L’Arche assistants, who had helped put together the costumes donated by community members, narrated the familiar story from the Gospel of Luke. And a choir of 10 at stage right, accompanied by guitars and a piano, accompanied the actors with more than a dozen Christmas carols.
As with any pageant staged by volunteers, anything can happen – especially when you have an actual baby portraying the newborn Jesus. Wharry reflected on her own performance this year: “The baby was starting to cry. She’s sleepy. It’s almost her bedtime.”
Nevertheless, the pageant was a hit.
“I felt very proud — and nervous — because she’s holding the brand new little one,” added Sally’s mother, Wendy. “She did a great job.”
Staging the annual Christmas pageant is an “amazing story of vulnerability,” said Sister Pat Desnoyers, community leader and executive director of L’Arche Association of Edmonton.
“There is a tradition throughout all the L’Arche communities of really showing the story of vulnerability of Jesus being born, with people who are vulnerable.”
Seventy members of the extended L’Arche Edmonton community took six weeks to prepare for the pageant. It has been staged every year since the community began, but it’s only been open to the public for the last 12 years. Admission is free, with attendees asked to bring a donation to the Edmonton Food Bank.
Carmel Hunt, who lived in the L’Arche community for several years as a live-in assistant, provided technical assistance for this year’s pageant – which is a highlight for her each year.
“I love the spirit of it — that it speaks to the values of L’Arche, and letting people’s light shine through,” she said. “It’s a good opportunity to be together.”
The acting roles are open to all L’Arche members. Ensuring the right support for the actors— not too much and not too little — is the biggest challenge, said Desnoyers. And the production is often unpredictable. One year, the actor portraying Mary walked off the stage when she saw the live baby.
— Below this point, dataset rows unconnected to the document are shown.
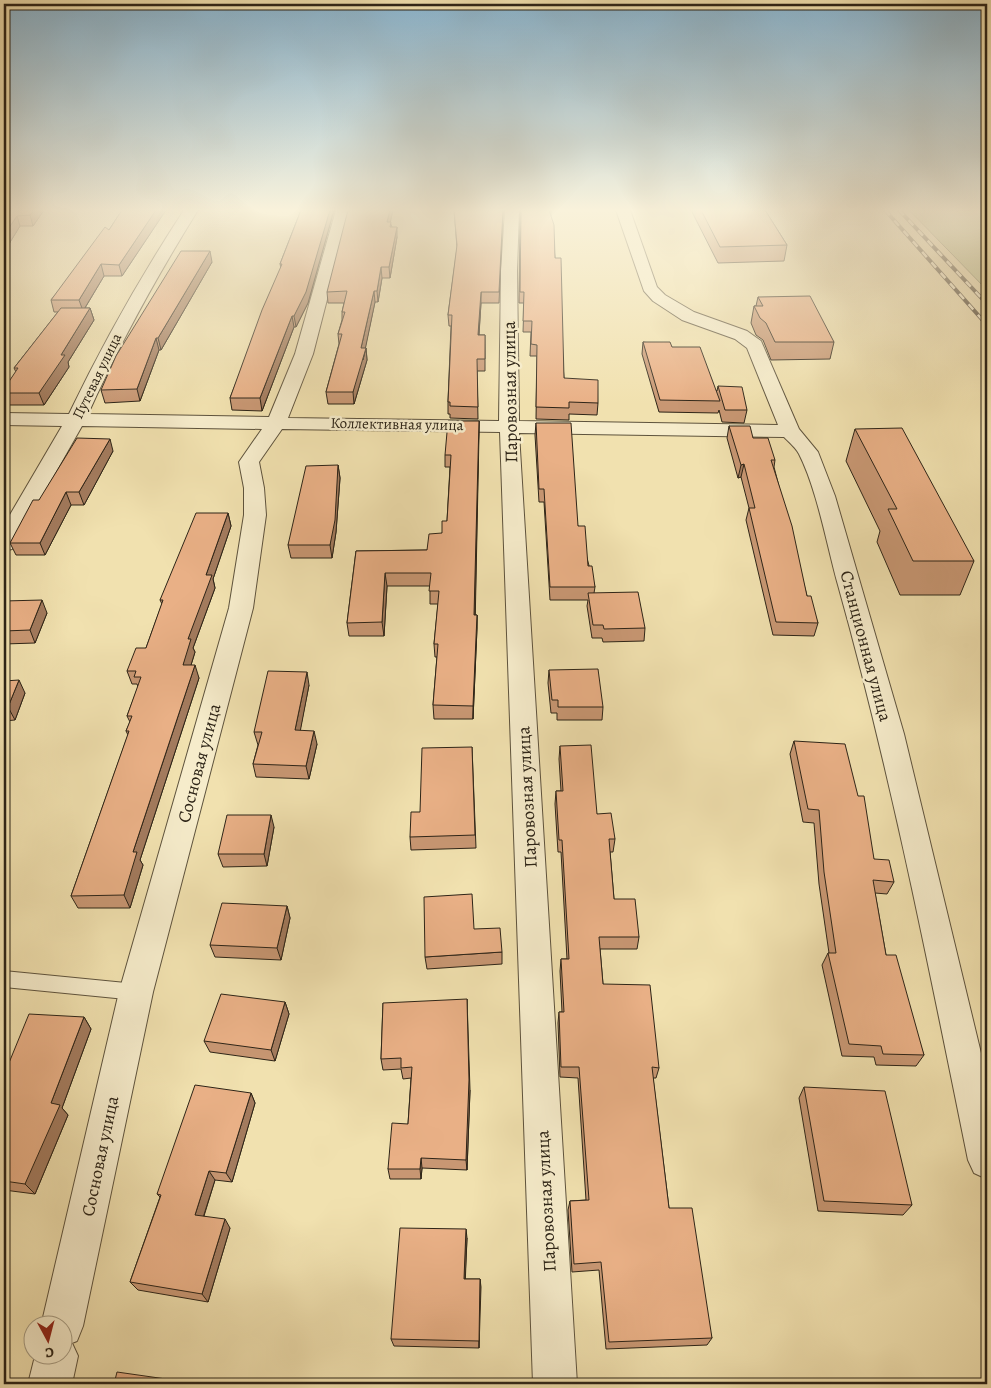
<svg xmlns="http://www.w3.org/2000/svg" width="991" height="1388" font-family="Alegreya,serif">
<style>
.green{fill:#bcc289;stroke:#747350}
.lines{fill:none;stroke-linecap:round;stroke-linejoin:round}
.service-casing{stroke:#5e533d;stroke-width:2}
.minor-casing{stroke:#5e533d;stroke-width:2}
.service{fill:#f6eccb;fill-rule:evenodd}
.minor{fill:#f6eccb;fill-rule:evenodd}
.rail-casing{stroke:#2d2417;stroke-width:4}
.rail{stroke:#f6eccb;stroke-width:2.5;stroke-dasharray:7;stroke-linecap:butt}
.wall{fill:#c89773;stroke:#2d2417}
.shaded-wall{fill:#a37b5e;stroke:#2d2417}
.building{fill:#e9b086;stroke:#2d2417}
.labels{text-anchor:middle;stroke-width:5;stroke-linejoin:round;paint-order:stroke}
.far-street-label{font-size:15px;fill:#2d2417;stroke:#f6eccb}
.street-label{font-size:18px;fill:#2d2417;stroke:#f6eccb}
</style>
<rect width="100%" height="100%" fill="#f1e1af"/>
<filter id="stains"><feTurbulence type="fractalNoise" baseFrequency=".004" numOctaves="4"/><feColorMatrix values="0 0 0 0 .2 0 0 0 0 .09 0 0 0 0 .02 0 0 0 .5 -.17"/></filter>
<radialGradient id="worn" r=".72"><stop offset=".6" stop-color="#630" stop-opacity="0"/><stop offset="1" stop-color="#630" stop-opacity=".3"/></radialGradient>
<path class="green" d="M909,210H980L987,216V290Z"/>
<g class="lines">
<defs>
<path id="service" d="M4,971L136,984L142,986L145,992L142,998L136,1000L4,987Z"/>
<path id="minor" d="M184,210H198C157,276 120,343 88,414L269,417L295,354L336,210H350L313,354L288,418L499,421L501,271L505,210H519L517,271L519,421L778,425L747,348L735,339L682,320L653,301L644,291L616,210H630L657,287L665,295L694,312L747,331L761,341L799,429L818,452L835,496L904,734L987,1078V1179L974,1173L968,1160C929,968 891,774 838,585C827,546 817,489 799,454C796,448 789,442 784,437L519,433L577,1384H533L500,432L282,429L259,462L264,488L266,515L253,608L153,992L83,1326L77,1341L72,1343L78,1356L72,1384H28L35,1356H62V1326H41L119,992L229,608L244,515V488L239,462L262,429L82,426L15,544L12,549L4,551V525L62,426L4,425V413L69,414C103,343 141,276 184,210Z"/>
</defs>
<use href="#service" class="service-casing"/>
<use href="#minor" class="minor-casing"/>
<use href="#service" class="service"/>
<use href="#minor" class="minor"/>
<defs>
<path id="rail" d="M885,210L987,325
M899,210L987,304"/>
</defs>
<use href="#rail" class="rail-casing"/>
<use href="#rail" class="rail"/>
</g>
<path class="wall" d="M4,210H44L33,226H20L4,252Z
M122,210H166L122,276H104L85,308H90L94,320L68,362L69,367L44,405H6L4,401V389L16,372L14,368L58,312H54L51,300L109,230Z
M301,210H334L308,303L296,327H294L262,411L232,410L230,398L281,268L280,264Z
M454,210H506H503L499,303H481L479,335H485V371H477L478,419L450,418V414H448V402L451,326H449L448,315L457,248Z
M520,210H551V216L555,258L564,378L598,403L597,415L569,414V420L536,419L537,356H530L531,332H523L524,303H519Z
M691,210H765L787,245L784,261L718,263Z
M390,222L392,227L397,237L390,278H382L378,302H375L365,348H366L367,360L354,404H328L326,392L339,344L338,334L342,320V312L344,303H328L327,292Z
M212,262L161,350H159L140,401L105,403L101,390Z
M758,297L834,342L830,359L771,360L763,340L756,335L751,323L754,306H756Z
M643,342L672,347L717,391L718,386L747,410L744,423L722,422L719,410L718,413L659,412L642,354Z
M479,421L475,615H477V628L473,719H434L433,705L437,657H435L434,644L438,604H430V586H387L384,636H349L347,623L356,551L427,550L442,533L447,521L450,467H445V455Z
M536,423L578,526L595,587L594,593L645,628L644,641L603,642L602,638H592L587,606L588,600H550L544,502H539L535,435Z
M729,426L753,438L775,460L774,467L807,596L818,623L814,636L773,635L746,520L749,508L741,477L738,478L727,438Z
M855,429L974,561L960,595H900L877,542L880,531L846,461Z
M113,451L84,505H71L45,555H16L10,543L39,500Z
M338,465L340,478L336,532L332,558H291L288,545Z
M228,513L231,526L213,579L215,588L193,648L195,652L191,665L199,678L140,860L143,865L130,908H78L71,896L128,735L126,731L130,722L127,716L138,687L137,684H132L127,671L146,648L162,604L160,600Z
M4,601L47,613L35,643L4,644Z
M549,670L603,707L602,720H557V713H551L548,683Z
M4,681L25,693L15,720L4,721Z
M309,685L300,730L317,744L309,779L256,777L253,764L258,745L254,732Z
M794,741L874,859L894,882L887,894L875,893L886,955L924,1055L916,1066L876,1065L874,1057L842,1056L822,965L828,953H829L819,884L814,823L803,822L790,754Z
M560,746L597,814L615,839L613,852H610L614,899L639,937L637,949H600L603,984L659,1068L656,1078H653L669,1208L712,1338L707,1345L606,1349L599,1270L572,1272L568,1210L570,1201L586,1200L578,1078L560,1077L558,1023L559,1012H562L560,971L561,959H567L561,852H558L555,804L556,791H561L559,759Z
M472,747L476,848L411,850L410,837Z
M274,827L267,866L223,867L218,854Z
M287,906L290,918L281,960L215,957L210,945Z
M502,952V964L427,969L425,957Z
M285,1002L289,1014L275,1061L210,1052L204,1041Z
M383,1003L470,1090L467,1170L422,1168L421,1179H390L388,1169L408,1124L411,1078L403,1079L401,1069L383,1070L381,1059Z
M84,1017L91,1029L62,1108L68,1115L35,1194L4,1190V1075Z
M804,1087L912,1205L903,1215L818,1211L799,1098Z
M251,1093L255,1103L232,1182L215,1180L204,1216L230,1228L208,1302L138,1290L130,1282L160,1197L157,1194Z
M467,1238L465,1279H480L479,1348L394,1346L391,1339Z"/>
<path class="shaded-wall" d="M34,210H44L33,226L30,215Z
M156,210H166L122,276L119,265Z
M330,210H334L308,303L296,327L294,316Z
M390,210H393L388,233L387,222Z
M17,216L20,226L4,252V235Z
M397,227V237L390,278L389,267Z
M210,251L212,262L161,350L158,338Z
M101,264L104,276L83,311L79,300Z
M381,267L382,278L378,302L377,291Z
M374,291L375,302L363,360L366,348L367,360L354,404L353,392L361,348Z
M481,292V303L478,347V335Z
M90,308L94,320L68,362L69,367L44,405L39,393L61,355Z
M292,316L294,327L262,411L260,398Z
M156,338L159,350L140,401L137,389Z
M479,421V434L475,628L474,615Z
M110,439L113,451L84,505L79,492Z
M744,464L741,477L738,478L741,465Z
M338,465L340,478L336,532L332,558L330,545Z
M66,492L71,505L45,555L40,543Z
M228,513L231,526L213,579L215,588L193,648L195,652L187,678L183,665L188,639L206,575Z
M385,573L387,586L384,636L382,622Z
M42,600L47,613L35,643L30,630Z
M477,615V628L473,719V706Z
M195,665L199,678L140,860L143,865L130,908L124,895L133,852Z
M307,672L309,685L298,743L295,730Z
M19,680L25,693L15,720L8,707Z
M314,731L317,744L309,779L306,766Z
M271,815L274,827L267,866L264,854Z
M287,906L290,918L281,960L277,948Z
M467,999L470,1090L467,1170L466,1160Z
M285,1002L289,1014L275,1061L271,1050Z
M84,1017L91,1029L62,1108L68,1115L35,1194L25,1184L51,1103Z
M251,1093L255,1103L232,1182L226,1173Z
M421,1158L422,1168L421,1179L420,1169Z
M209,1171L215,1180L201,1224L195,1215Z
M225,1219L230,1228L208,1302L202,1294Z
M466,1229L467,1238L465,1287L464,1279Z
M480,1279L481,1287L479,1348V1341Z"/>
<path class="building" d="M4,210H34L30,215L17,216L4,235Z
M122,210H156L119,265L101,264L79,300H51L105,227L109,230Z
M301,210H330L306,292L294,316H292L260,398H230L262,310L282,264H280Z
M348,210H390L387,222H391L390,227H397L389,267H381L377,291H374L361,348H366L353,392H326L342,334H338L345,312H342L347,291L327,292Z
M454,210H503L499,292H481L478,335H485V359H477L478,407L450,406V402H448L452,315H448L457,245Z
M521,210H549L554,225L555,258H561L564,378L598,380V403L569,402V408L536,407L537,345L531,344L532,321H523L524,292H520Z
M701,210H765L787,245L720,247Z
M181,251H210L158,338H156L137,389L101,390L116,356Z
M810,296L834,342H775L766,323L760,318L754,306H763L758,297Z
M61,308H90L61,355H65L39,393H4V389L18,368H14Z
M643,342H670L672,347H700L720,401L660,400Z
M718,386L742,387L747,410H725Z
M448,421H479L474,615H477L473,706L433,705L438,644H434L439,591H429L431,573H385L382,622L347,623L356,551L427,550L429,534L442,533V521H447L451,455H445Z
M536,423H571L578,526H585L588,566H592L595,587H550L544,489H539Z
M729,426H750L753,438H768L775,460H771L792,526L807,596H811L818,623L776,622L749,508H755L744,464L741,465Z
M902,428L974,561H913L888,509H897L855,429Z
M77,438L110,439L79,492H66L40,543H10L33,500H39Z
M338,465L335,520L330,545H288L306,466Z
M196,513H228L206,575H212L188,639H191L183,665H195L133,852H137L124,895L71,896L129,731H126L132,716H127L141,677H134L136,671H127L136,648H146L163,600H160Z
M638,592L645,628L604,629L603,625H593L588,593Z
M42,600L30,630L4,631V601Z
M598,669L603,707H558V700H552L549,670Z
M268,671L307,672L295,730L314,731L306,766L253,764L262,732H254Z
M19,680L8,707L4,708V681Z
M794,741L845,744L858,796H864L874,859L889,860L894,882L873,880L886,955H896L924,1055L883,1054L881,1046L849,1044L828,953H836L824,872L819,810L808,809Z
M591,745L597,814L611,813L615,839H609L614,899H635L639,937H599L603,984L650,985L659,1068L652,1067L669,1208H692L712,1338L609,1342L601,1262L574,1264L570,1201L589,1200L579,1067H561L559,1012H564L561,959H569L562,840H559L556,791H563L560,746Z
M472,747L475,835L410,837L411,812H420L422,748Z
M227,815H271L264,854H218Z
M472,894L474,929L500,928L502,952L425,957L424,897Z
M222,903L287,906L277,948L210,945Z
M221,994L285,1002L271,1050L204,1041Z
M467,999L469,1080L466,1160L421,1158L420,1169H388L392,1123L408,1124L412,1067L401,1068V1058L381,1059L383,1003Z
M29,1014L84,1017L51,1103L60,1105L25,1184L4,1181V1075Z
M195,1085L251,1093L226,1173L209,1171L195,1215L225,1219L202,1294L130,1282L161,1195L157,1194Z
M804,1087L885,1091L912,1205L824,1201Z
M400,1228L466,1229L464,1279H480L479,1341L391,1339Z
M117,1372L180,1381V1384H114Z"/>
<linearGradient id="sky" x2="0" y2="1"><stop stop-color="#8ab7d3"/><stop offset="0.52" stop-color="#f9f2db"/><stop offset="1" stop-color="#f9f2db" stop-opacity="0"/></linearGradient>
<rect width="991" height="404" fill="url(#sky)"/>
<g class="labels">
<g class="far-street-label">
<text transform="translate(97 376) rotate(-64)" y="5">Путевая улица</text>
<text transform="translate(397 424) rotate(1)" y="5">Коллективная улица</text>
</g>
<g class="street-label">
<text transform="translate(510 392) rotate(-91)" y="6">Паровозная улица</text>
<text transform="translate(866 646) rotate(75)" y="6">Станционная улица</text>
<text transform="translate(199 763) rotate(-75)" y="6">Сосновая улица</text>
<text transform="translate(527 797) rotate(-93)" y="6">Паровозная улица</text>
<text transform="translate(100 1156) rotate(-78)" y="6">Сосновая улица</text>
<text transform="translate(546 1201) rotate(-93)" y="6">Паровозная улица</text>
</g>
</g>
<rect width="991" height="1388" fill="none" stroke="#f1e1af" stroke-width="20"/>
<rect x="5" y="5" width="981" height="1378" fill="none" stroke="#2d2417" stroke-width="2.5"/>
<rect x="10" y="10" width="971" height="1368" fill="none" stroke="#2d2417"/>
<g transform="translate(48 1340) rotate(173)"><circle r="24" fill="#f6eccb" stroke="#a69c83"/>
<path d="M0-4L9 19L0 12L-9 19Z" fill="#8f2418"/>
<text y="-8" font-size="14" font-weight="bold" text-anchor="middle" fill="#2d2417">С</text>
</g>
<rect width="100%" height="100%" filter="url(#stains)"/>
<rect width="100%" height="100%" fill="url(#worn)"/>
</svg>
This year’s Jesus was two-month-old Nayell Osana, whose parents are friends with a L’Arche community member from St. Andrew’s Parish in Edmonton. Sally Wharry said co-starring with baby Nayell was the most difficult — and the most rewarding — part of the night
Having a real baby portray Jesus is a reflection of the L’Arche mission to reveal the gifts of people with developmental disabilities and to engage diverse cultures to build a better society.
“I think the atmosphere at the pageant describes it well,” said Kathleen Ladouceur, who attended the pageant with her two-year-old son, Raphaël. “Everyone is welcome, of all ages, all talents, skill levels and all languages. And that’s what I love about the L’Arche community: it is radically inclusive.”
The Christmas pageant drew an audience of 140 this year, but it has been as high as 200 in the past. And it’s as much an opportunity to provide entertainment as it is a chance to teach people about L’Arche.
“People are drawn to learn about L’Arche, to see the people that are in the play,” said Gary Vincent, who lived in Edmonton’s L’Arche community for five years in the 1970s and ΄80s
“I think we just have to promote L’Arche a little bit more,” added George Wharry. “The community where they live is amazing. People don’t know about it.”
Katherine Topolniski said this year’s pageant was “really touching, and beautiful. I think it’s really meaningful to bring visibility and engage all people of diverse backgrounds.”
For Topolniski, the L’Arche pageant reflected the true meaning of Christmas.
“I think it’s about generosity of spirit, and the acceptance of everyone. That everyone deserves to be part of something, belonging. It’s a wonderful way to kick off the Christmas season. It just gets me in the Christmas spirit.”